A rua principal de Palmyra era um vespeiro de ofertas não solicitadas e perguntas inconvenientes. Escutei mais “welcomes” e “come ins” num par de horas que durante o resto da estada no país. As crianças mostravam-se particularmente irritantes e os adultos, ociosos, pareciam nada ter para fazer senão olhar a rua principal. Expectavelmente, a minha primeira impressão de Palmyra não foi a melhor.
Recordo, no entanto, com imenso prazer as solitárias caminhadas até ao castelo medieval de Fakhr-al-Din al-Ma’ani, construído pelos mamelucos. Daí pude apreciar, em toda a sua extensão e dimensão, os diferentes conjuntos de ruínas representativas das civilizações que ali deixaram marcas, embora nuvens de areia tapassem ocasionalmente a árida paisagem. Depressa se esfumaria o devaneio. Precisamente um quarto de hora antes do pôr do Sol, sete autocarros despejaram junto ao dito castelo roqueiro dezenas de turistas espanhóis. Tagarelando ruidosamente, fotografaram e aplaudiram, uivando quais lobos afaimados à medida que o Sol se escondia por detrás das montanhas. Difícil imaginar cena mais caricata.
Além dos “invasores” espanhóis (esse dia eram espanhóis, no dia seguinte seriam, quiçá, alemães) por lá andavam outros visitantes ocidentais e um outro japonês. Chegavam a pé, em táxis, nas traseiras de pequenos tractores, em tuk-tuks, nas caixas de carrinha ou até em motorizadas.
Distribuído por sete ou oito salas, num rés-do-chão de um edifício público, o espólio do museu de Palmyra reflectia uma variedade de artefactos resgatados das ruínas que nos falavam de um tempo em que os habitantes do oásis adoravam divindades astrais. Samash, o deus solar; Aglibol, o deus lunar; Beelsahmene, o deus supremo. Aposto que os norte-americanos foram buscar inspiração à áurea da divindade Malakbel – evocativa dos raios solares – quando idealizaram a sua estátua da Liberdade.
Blocos de pedra com altos e baixos-relevos contendo trechos do alfabeto de Palmyra (dialecto aramaico ocidental), uma imensa variedade de jóias em ouro e prata, peças de cerâmica e estátuas arquétipos da beleza local – com aquele típico nariz aquilino das mulheres sírias – juntavam-se a diversas cabeças e torsos de mármore presos às paredes verdes das salas. As escassas informações, em papel dactilografado ou simplesmente rascunhado, estavam em Árabe, Francês e Inglês. As designadas “múmias de Palmyra” – acompanhadas por fragmentos de tecido (com motivos decorativos inspiradores dos panos de hoje), sandálias de couro e um fémur de um anónimo – tinham direito a sala própria.
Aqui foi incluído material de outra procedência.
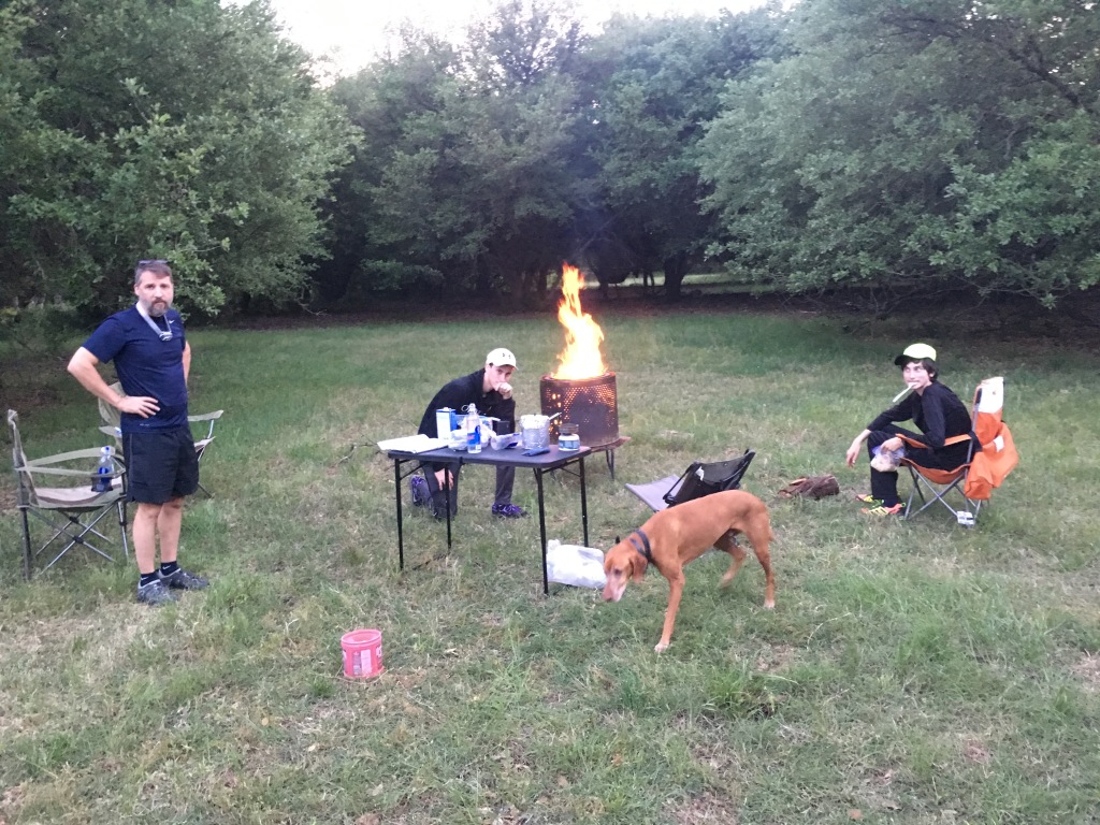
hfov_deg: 61.7
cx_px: 550
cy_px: 412
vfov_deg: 48.2
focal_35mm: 29
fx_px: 922
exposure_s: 1/15
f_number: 2.2
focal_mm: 4.15
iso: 250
Soube recentemente pelas notícias que muitas dessas relíquias teriam sido transferidas para museus em Damasco antes da chegada dos salafrários. Infelizmente, devido à sua dimensão, nem tudo chegou a ser retirado, sendo certo que muitas das peças entraram já no rendoso circuito internacional de tráfico de antiguidades. Para inflamar os espíritos mais fundamentalistas, e iludir as aparências, foi sacrificado, à marretada e a golpes de picareta, a imponente e bela estátua do Leão de Al-lat, com dois mil anos e três metros de altura, símbolo maior do culto ao astro-rei.